Various identification methods have been described to assess P. nicotianae resistance in tobacco7,8,9,10,11,12,13,14,15,16. In general, three major approaches have been used for the identification of P. nicotianae-resistant tobacco genotypes. The first includes mixing mycelia with agar medium on Petri plates containing P. nicotianae. The mycelia are then cultivated in the dark at room temperature for 2 weeks. 1 L of deionized water is added to the mycelia and homogenized for 30 s. The inoculum is kept on ice until needed.

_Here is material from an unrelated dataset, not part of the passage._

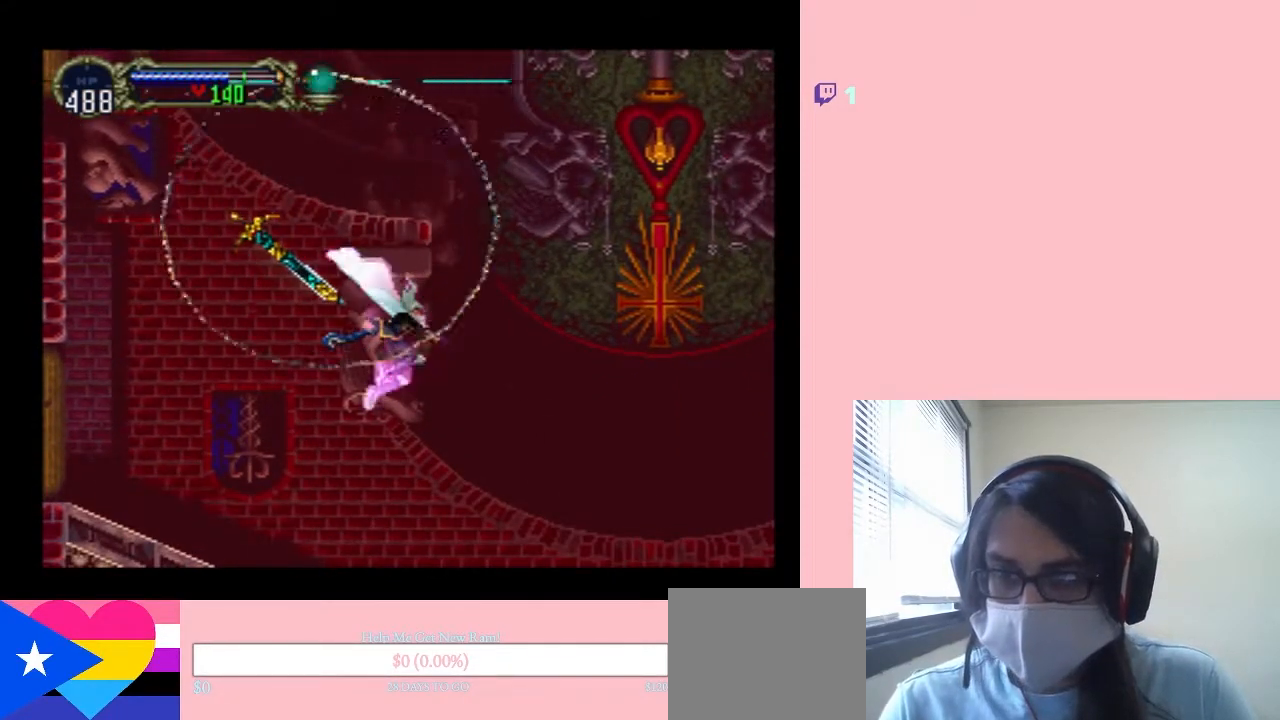
{"dt_ms": 500, "buttons": ["DPAD_RIGHT"], "left_stick": "center", "right_stick": "center", "events": []}
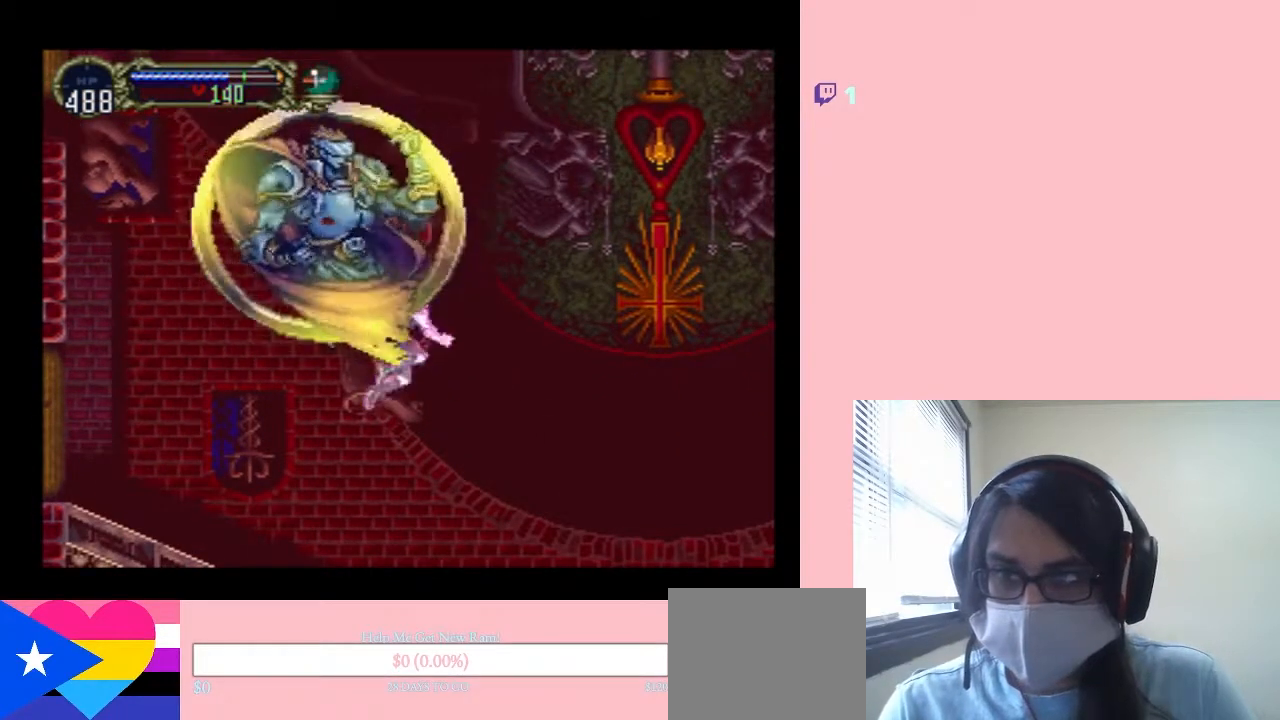
{"dt_ms": 500, "buttons": ["DPAD_RIGHT"], "left_stick": "center", "right_stick": "center", "events": []}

Two holes (1 cm in diameter and 4-5 cm deep) are made on each side of the plant, and 10 mL of the inoculum is poured into each hole. The holes are then filled with the surrounding soil, and disease development is monitored daily for 2 weeks8,10.
In the second method, the plants are inoculated with pathogen-infested toothpicks. For this approach, the plants should be used approximately 6 weeks after transplanting and should have a minimum height of 30 cm. Autoclaved toothpicks are placed on the surface of cultures containing P. nicotianae mycelia. The culture dishes are then stored under the light at room temperature for 7 days. Then, colonized toothpicks are used to inoculate the plants. Toothpicks are inserted into the tobacco stems between the fourth and fifth nodes. The plants are monitored daily for 5 days9,15. This method is not applicable for small seedlings. As the inoculum is pathogen-infested toothpicks, the inoculation intensity cannot be precisely controlled.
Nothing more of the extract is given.